Perfect Blue è terrificante • non una recensione, solo qualche nota di lettura (by Gualtiero "Shito" Cannarsi)


Dunque il film di cui qui si dice è quel grande capolavoretto intitolato Perfect Blue, di Kon Satoshi. 

Qualche anno fa, ma non saprei ricordarne né il come né il perché, incappai in interi video su YouTube che argomentavano proprio su questo stesso preciso enunciato: Perfect Blue è terrificante. Espresso in lingua inglese, però, dove terrificante era proprio "terrifying" e non l'ambivalente "terrific" (scosa significativa se si conosce la lingua inglese).
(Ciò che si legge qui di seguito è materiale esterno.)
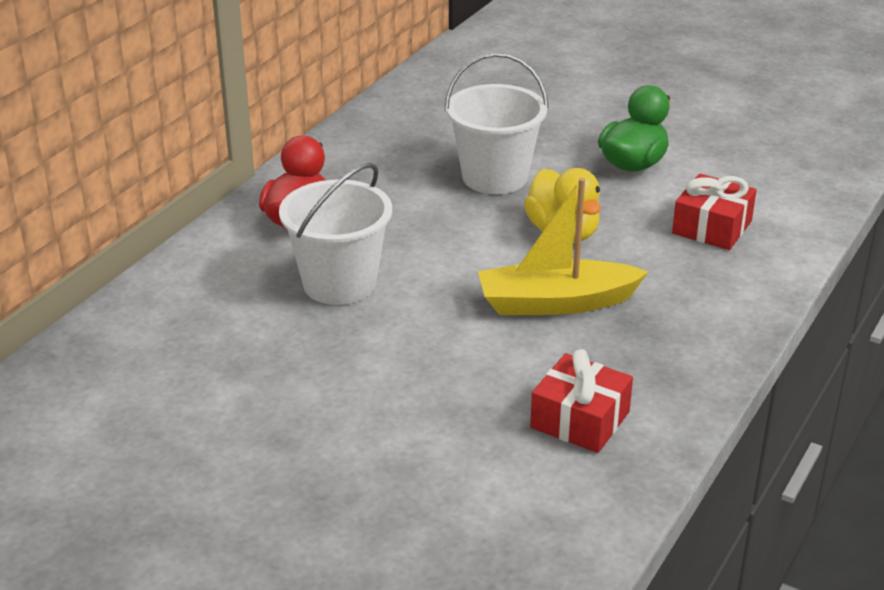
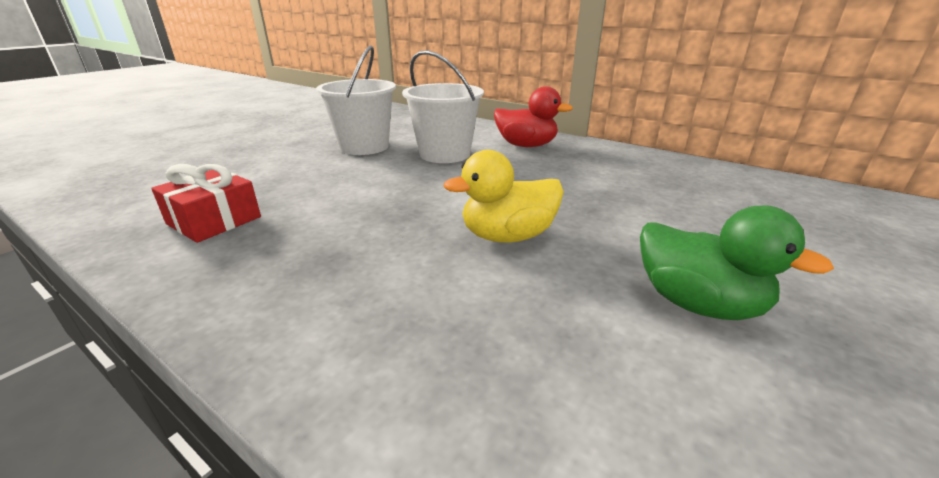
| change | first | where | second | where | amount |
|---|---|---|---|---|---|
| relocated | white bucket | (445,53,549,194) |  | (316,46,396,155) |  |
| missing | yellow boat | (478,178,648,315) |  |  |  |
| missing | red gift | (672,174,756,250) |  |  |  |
Segue l'indigesto digesto di quelli, ossia: "la dualità, l'ossessione del regista col vero e col sogno, il make-believe, la finzione del sé, gli avatar, siamo circondati dai social" e blah-blah. Cose così, che erano corredate da spezzoni invero pressoché casuali di diverse cose diverse come Matrix, Blade Runner, o quant'altro. Quindi applausi, baci&abbracci, sciacquone e stop. Poi è capitato che un amico caro mi ha chiesto cosa ne pensassi, di Perfect Blue, così io ho pensato che no, invece di fare un video su YouTube avrei potuto, ovvero voluto, quindi dovuto scrivere un articoletto vecchio stile, come c'era una volta, tanto tempo fa. Poi ancora avevo pensato di non pubblicarlo affatto, perché al giorno d'oggi non si sa mai la gente cosa legge dentro parole e frasi fatte di puro pensiero, ma il padrone di casa qui mi segnala luce verde e controfirma, anzi mi incoraggia e mi sospinge e sprona (o istiga?), e allora eccoci qui. E quindi nessuna sinossi. Nessuna fiche con dati di produzione. Nessun copioso taglia-e-scolla, copia-e-incolla da una qualche fonte che tanto poi nessuno andrebbe a verificare: è il 2021 anche per voi che state leggendo, se siete interessati e non sapete di cosa si stia scrivendo, cercatelo, cercate. Oppure anche no, che tanto non fa nulla, anzi altrimenti non servirebbe a niente.

A noi, dunque. Perfect Blue è terrificante, si diceva.